His statement is factual in that some conservative Democrats oppose the idea of ​​canceling student loan debt, but it turns out that the idea has the support of Senate Majority Leader Chuck Schumer and a broad coalition of left-wing legislators. Both Schumer and the more progressive members of his group, such as Elizabeth Warren and Bernie Sanders, have been among those calling for action loudly for months.

A host of other Republican senators joined the effort, according to statements included in Romney’s press release, including Thom Tillis of North Carolina, Bill Cassidy of Louisiana and Tim Scott of South Carolina.

Student loan debt in the United States represents a significant financial burden for an estimated 43 million Americans, according to the Education Data Initiative. In recent years, the system has been described as predatory with increasing frequency, given the high interest rates on some loans that leave many paying much more than they initially borrowed and, in some cases, passing on the debt. to his children.

Some spend decades paying off loans, which have become harder to repay as the cost of college tuition has skyrocketed. The average student loan debt in the US is around $28,000 when both private and public borrowers are considered according to Forbes, And horror stories of people who spend years trying to pay off their debt and still owe more than they started with are not uncommon.

The Department of Education used a rule change earlier this year to cancel some federal student loans for about 40,000 people. Those who oppose the idea of ​​canceling student loans through an executive order point out that the increase in inflation is a problem that would be aggravated by such a measure.

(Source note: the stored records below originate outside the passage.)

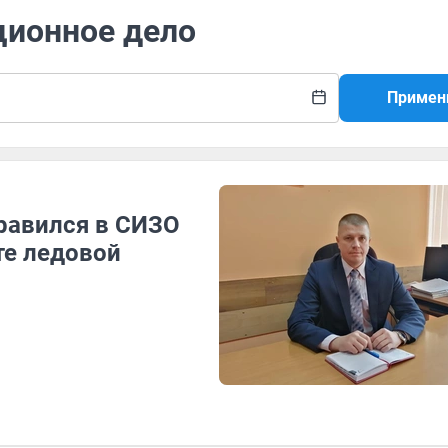
ционное дело
Примен
равился в СИЗО
те ледовой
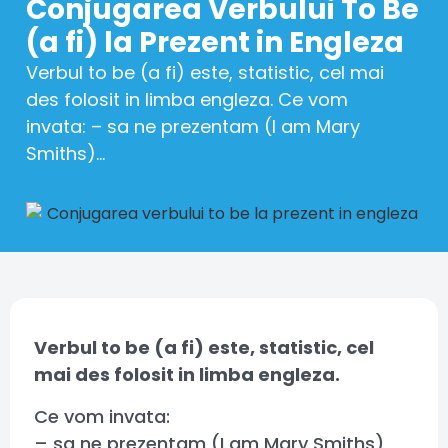
Conjugarea Verbului To Be
(a fi) la Prezent in Engleza
Verbul to be (a fi) este, statistic, cel mai
des folosit in limba engleza. Ce vom
invata: – sa ne prezentam (I am Mary
Smiths)...
Verbul to be (a fi) este, statistic, cel
mai des folosit in limba engleza.
Ce vom invata:
– sa ne prezentam (I am Mary Smiths)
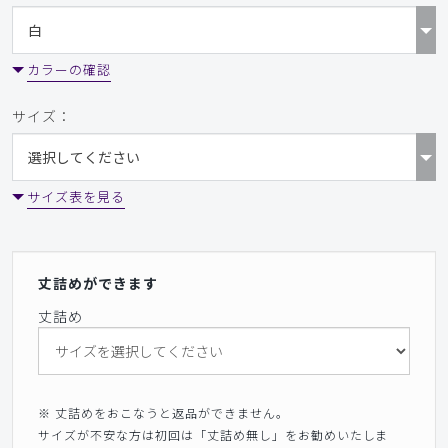
カラーの確認
サイズ：
サイズ表を見る
丈詰めができます
丈詰め
※ 丈詰めをおこなうと返品ができません。
サイズが不安な方は初回は「丈詰め無し」をお勧めいたしま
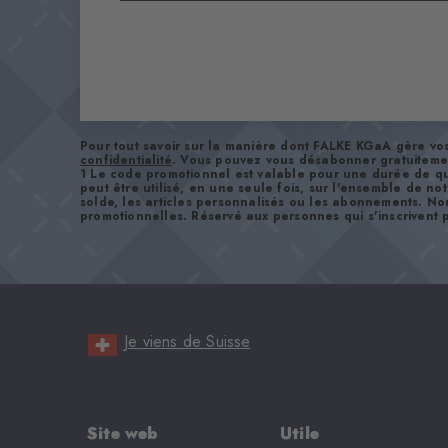
Pour tout savoir sur la manière dont FALKE KGaA gère v
confidentialité
. Vous pouvez vous désabonner gratuiteme
1 Le code promotionnel est valable pour une durée de qu
peut être utilisé, en une seule fois, sur l'ensemble de no
solde, les articles personnalisés ou les abonnements. No
promotionnelles. Réservé aux personnes qui s'inscrivent p
Je viens de Suisse
Site web
Utile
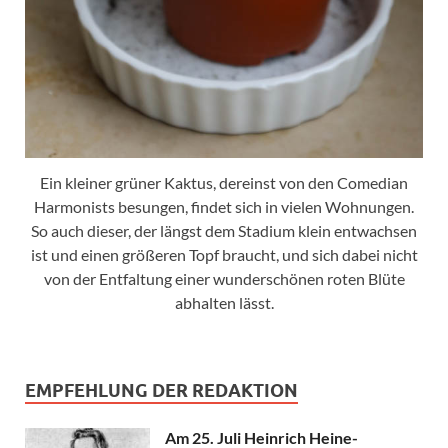
Ein kleiner grüner Kaktus, dereinst von den Comedian
Harmonists besungen, findet sich in vielen Wohnungen.
So auch dieser, der längst dem Stadium klein entwachsen
ist und einen größeren Topf braucht, und sich dabei nicht
von der Entfaltung einer wunderschönen roten Blüte
abhalten lässt.
EMPFEHLUNG DER REDAKTION
Am 25. Juli Heinrich Heine-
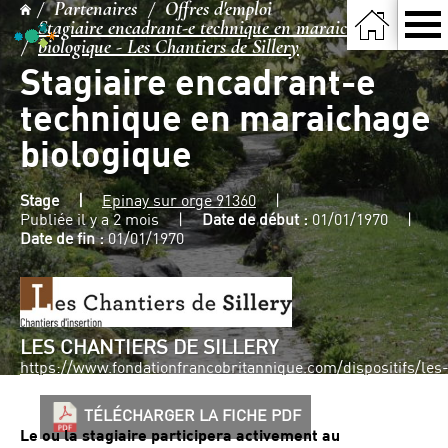
Partenaires
Offres d'emploi
Stagiaire encadrant-e technique en maraichage
biologique - Les Chantiers de Sillery
Stagiaire encadrant-e
technique en maraichage
biologique
Stage
Epinay sur orge 91360
Publiée il y a 2 mois
Date de début :
01/01/1970
Date de fin :
01/01/1970
LES CHANTIERS DE SILLERY
https://www.fondationfrancobritannique.com/dispositifs/les
chantiers-de-sillery/
TÉLÉCHARGER LA FICHE PDF
Le ou la stagiaire participera activement au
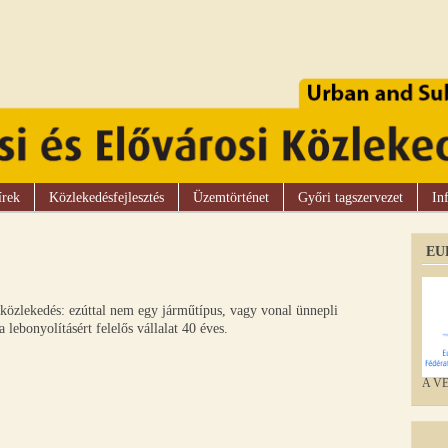
írek
Közlekedésfejlesztés
Üzemtörténet
Győri tagszervezet
In
EU
közlekedés: ezúttal nem egy járműtípus, vagy vonal ünnepli
lebonyolításért felelős vállalat 40 éves.
A VEK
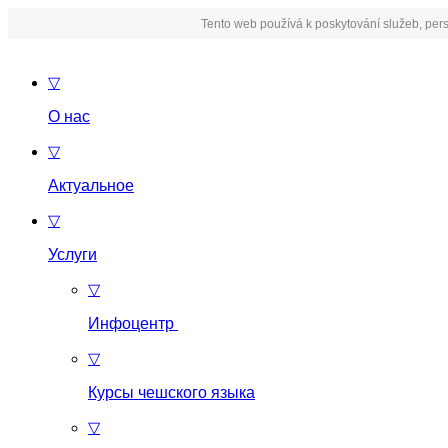
Tento web používá k poskytování služeb, pers
▽
О нас
▽
Актуальное
▽
Услуги
▽
Инфоцентр
▽
Курсы чешского языка
▽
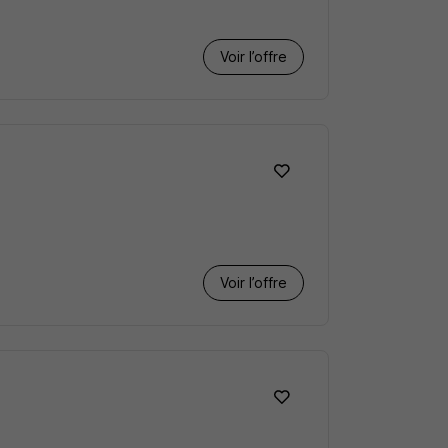
Voir l’offre
Voir l’offre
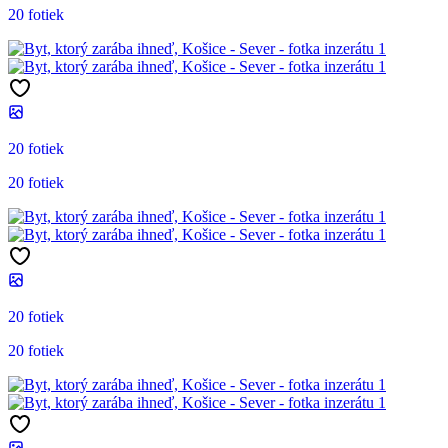
20 fotiek
20 fotiek
20 fotiek
20 fotiek
20 fotiek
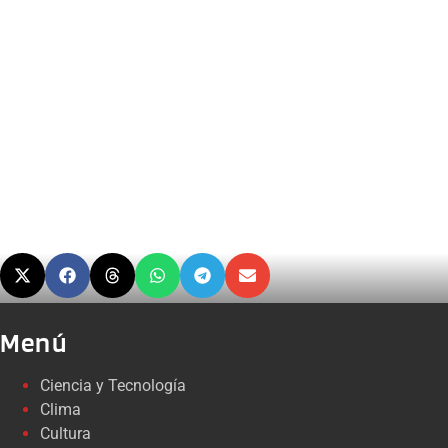
Menú
Ciencia y Tecnología
Clima
Cultura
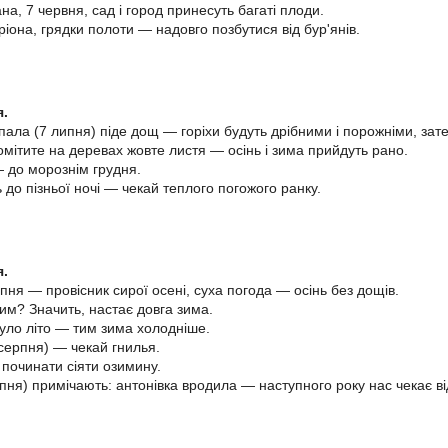
на, 7 червня, сад і город принесуть багаті плоди.
ріона, грядки полоти — надовго позбутися від бур'янів.
я.
ала (7 липня) піде дощ — горіхи будуть дрібними і порожніми, зате 
мітите на деревах жовте листя — осінь і зима прийдуть рано.
 до морознім грудня.
 до пізньої ночі — чекай теплого погожого ранку.
я.
ня — провісник сирої осені, суха погода — осінь без дощів.
рим? Значить, настає довга зима.
ло літо — тим зима холодніше.
серпня) — чекай гнилья.
починати сіяти озимину.
пня) примічають: антонівка вродила — наступного року нас чекає в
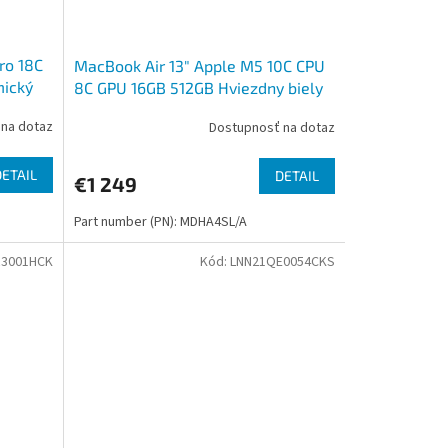
ro 18C
MacBook Air 13" Apple M5 10C CPU
ický
8C GPU 16GB 512GB Hviezdny biely
SK
na dotaz
Dostupnosť na dotaz
DETAIL
DETAIL
€1 249
Part number (PN): MDHA4SL/A
R3001HCK
Kód:
LNN21QE0054CKS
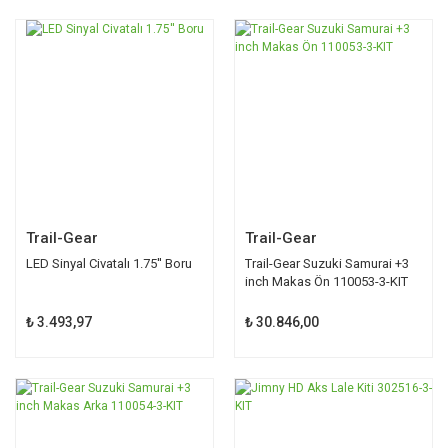
Trail-Gear
Trail-Gear
LED Sinyal Civatalı 1.75'' Boru
Trail-Gear Suzuki Samurai +3
inch Makas Ön 110053-3-KIT
₺ 3.493,97
₺ 30.846,00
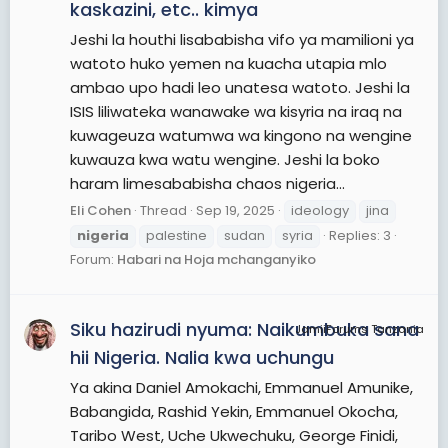
kaskazini, etc.. kimya
Jeshi la houthi lisababisha vifo ya mamilioni ya
watoto huko yemen na kuacha utapia mlo
ambao upo hadi leo unatesa watoto. Jeshi la
ISIS liliwateka wanawake wa kisyria na iraq na
kuwageuza watumwa wa kingono na wengine
kuwauza kwa watu wengine. Jeshi la boko
haram limesababisha chaos nigeria...
Eli Cohen
Thread
Sep 19, 2025
ideology
jina
nigeria
palestine
sudan
syria
Replies: 3
Forum:
Habari na Hoja mchanganyiko
Siku hazirudi nyuma: Naikumbuka sana
JamiiForums Tanzania
hii Nigeria. Nalia kwa uchungu
Ya akina Daniel Amokachi, Emmanuel Amunike,
Babangida, Rashid Yekin, Emmanuel Okocha,
Taribo West, Uche Ukwechuku, George Finidi,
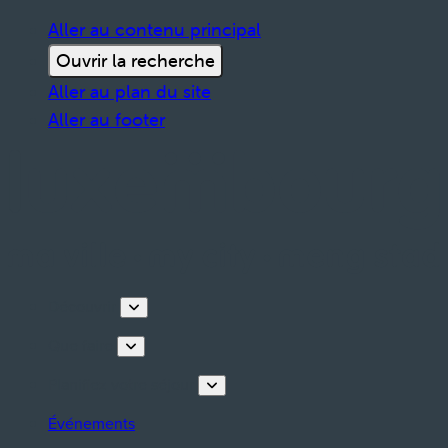
Aller au contenu principal
Ouvrir la recherche
Aller au plan du site
Aller au footer
Découvrir
Que faire
Planifiez votre séjour
Événements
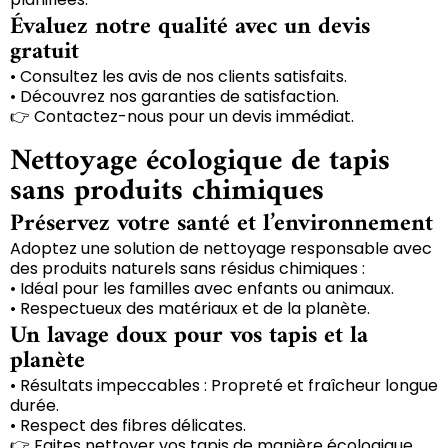
Évaluez notre qualité avec un devis
gratuit
• Consultez les avis de nos clients satisfaits.
• Découvrez nos garanties de satisfaction.
👉 Contactez-nous pour un devis immédiat.
Nettoyage écologique de tapis
sans produits chimiques
Préservez votre santé et l’environnement
Adoptez une solution de nettoyage responsable avec
des produits naturels sans résidus chimiques :
• Idéal pour les familles avec enfants ou animaux.
• Respectueux des matériaux et de la planète.
Un lavage doux pour vos tapis et la
planète
• Résultats impeccables : Propreté et fraîcheur longue
durée.
• Respect des fibres délicates.
👉 Faites nettoyer vos tapis de manière écologique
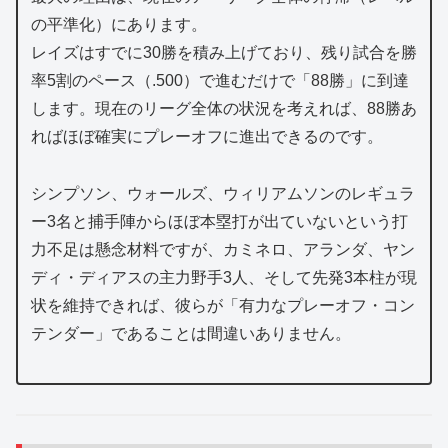
の平準化）にあります。
レイズはすでに30勝を積み上げており、残り試合を勝
率5割のペース（.500）で進むだけで「88勝」に到達
します。現在のリーグ全体の状況を考えれば、88勝あ
ればほぼ確実にプレーオフに進出できるのです。
シンプソン、ウォールズ、ウィリアムソンのレギュラ
ー3名と捕手陣からほぼ本塁打が出ていないという打
力不足は懸念材料ですが、カミネロ、アランダ、ヤン
ディ・ディアスの主力野手3人、そして先発3本柱が現
状を維持できれば、彼らが「有力なプレーオフ・コン
テンダー」であることは間違いありません。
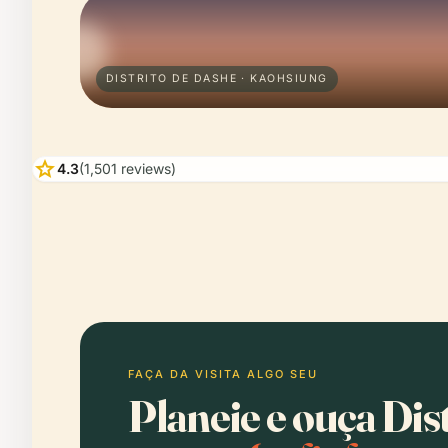
DISTRITO DE DASHE · KAOHSIUNG
star
4.3
(1,501 reviews)
FAÇA DA VISITA ALGO SEU
Planeie e ouça Dis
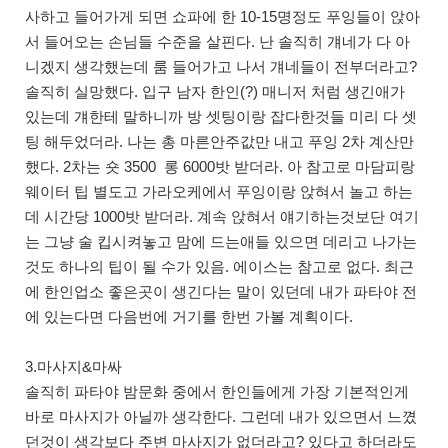
사하고 들어가게 되면 쇼파에 한 10-15명정도 푸잉들이 앉아
서 들어오는 손님들 수준을 살핀다. 난 솔직히 걔네가 다 아
니겠지 생각했는데 룸 들어가고 나서 걔네들이 전부더라고?
솔직히 실망했다. 입구 남자 한인(?) 매니저 처럼 생긴애가
있는데 걔한테 말하니까 방 셋팅이랑 잡다한것들 미리 다 셋
팅 해두었더라. 나는 총 마른안주값만 내고 푸잉 2차 계산만
했다. 2차는 숏 3500 롱 6000밧 받더라. 아 참고로 마담피랑
웨이터 팁 별도고 가라오케에서 푸잉이랑 앉혀서 놀고 하는
데 시간당 1000밧 받더라. 계속 앉혀서 얘기하는것보단 여기
는 그냥 술 킵시켜놓고 맘에 드는애들 있으면 데리고 나가는
것도 하나의 팁이 될 수가 있음. 에이스는 참고로 없다. 최근
에 한인업소 좋은곳이 생긴다는 말이 있던데 내가 파타야 전
에 있는다면 다음번에 거기를 한번 가볼 계획이다.
3.마사지&마싸
솔직히 파타야 밤문화 중에서 한인들에게 가장 기본적인게
바로 마사지가 아닐까 생각한다. 그런데 내가 있으면서 느꼈
던것이 생각보다 주변 마사지가 없더라고? 있다고 하더라도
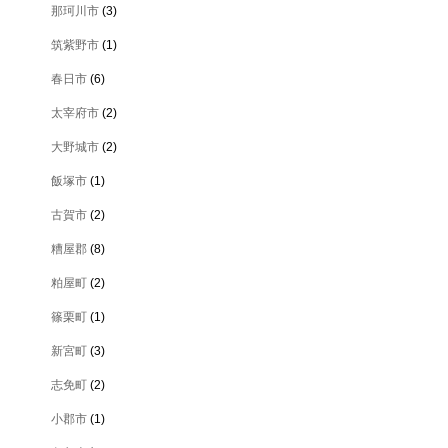
那珂川市
(3)
筑紫野市
(1)
春日市
(6)
太宰府市
(2)
大野城市
(2)
飯塚市
(1)
古賀市
(2)
糟屋郡
(8)
粕屋町
(2)
篠栗町
(1)
新宮町
(3)
志免町
(2)
小郡市
(1)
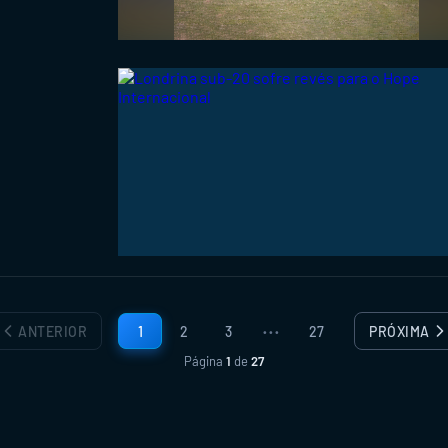
ANTERIOR
1
2
3
27
PRÓXIMA
•••
Página
1
de
27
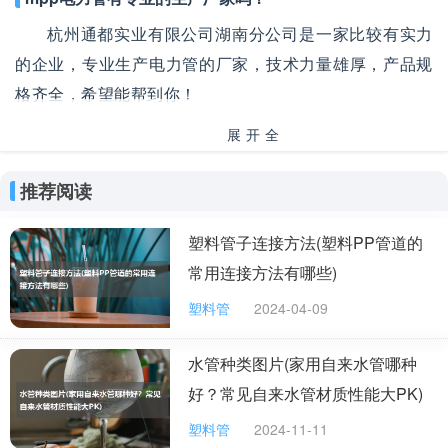
杭州通都实业有限公司湖南分公司是一家比较有实力
的企业，专业生产电力管的厂家，技术力量雄厚，产品规
格齐全，希望能帮到你！
展开全
部
推荐阅读
塑料管子连接方法(塑料PP管道的
常用连接方法有哪些)
塑料管
2024-04-09
水管种类图片(家用自来水管哪种
好？常见自来水管材质性能大PK)
塑料管
2024-11-11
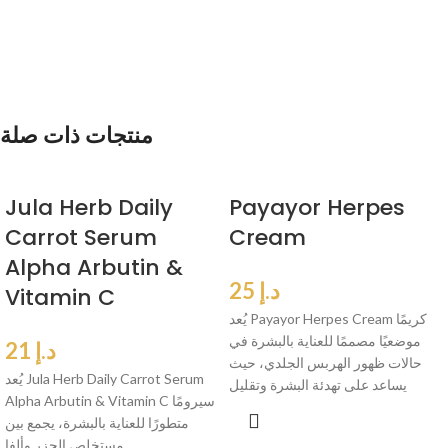
منتجات ذات صلة
Jula Herb Daily
Payayor Herpes
Carrot Serum
Cream
Alpha Arbutin &
د.إ
25
Vitamin C
يُعد Payayor Herpes Cream كريمًا
موضعيًا مصممًا للعناية بالبشرة في
د.إ
21
حالات ظهور الهربس الجلدي، حيث
يُعد Jula Herb Daily Carrot Serum
يساعد على تهدئة البشرة وتقليل
Alpha Arbutin & Vitamin C سيرومًا
متطورًا للعناية بالبشرة، يجمع بين
مستخلص الجزر وألفا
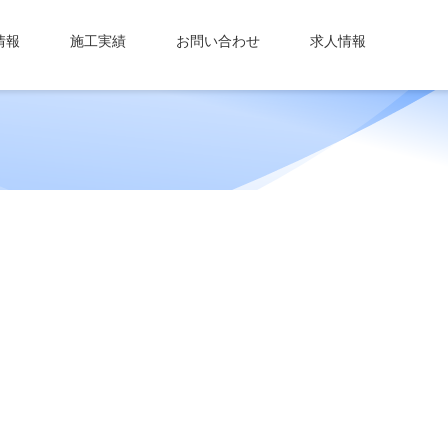
情報
施工実績
お問い合わせ
求人情報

“Prices continue to rise, thanks in large part to public spending. Canceling trillions of dollars in student debt would only exacerbate inflation and further harm the very people this administration claims to fight for,” Tim Scott said in the press release.

The Biden administration has repeatedly extended a pause on federal student loan payments since Joe Biden took office in January 2021; the current hiatus will end in August. Federal student loan debt accounts for the vast majority, but not all, of Americans’ student debt.

The White House has signaled that a decision on the issue may soon be made, with outgoing press secretary Jen Psaki stating in late April that the move was “still on the table.”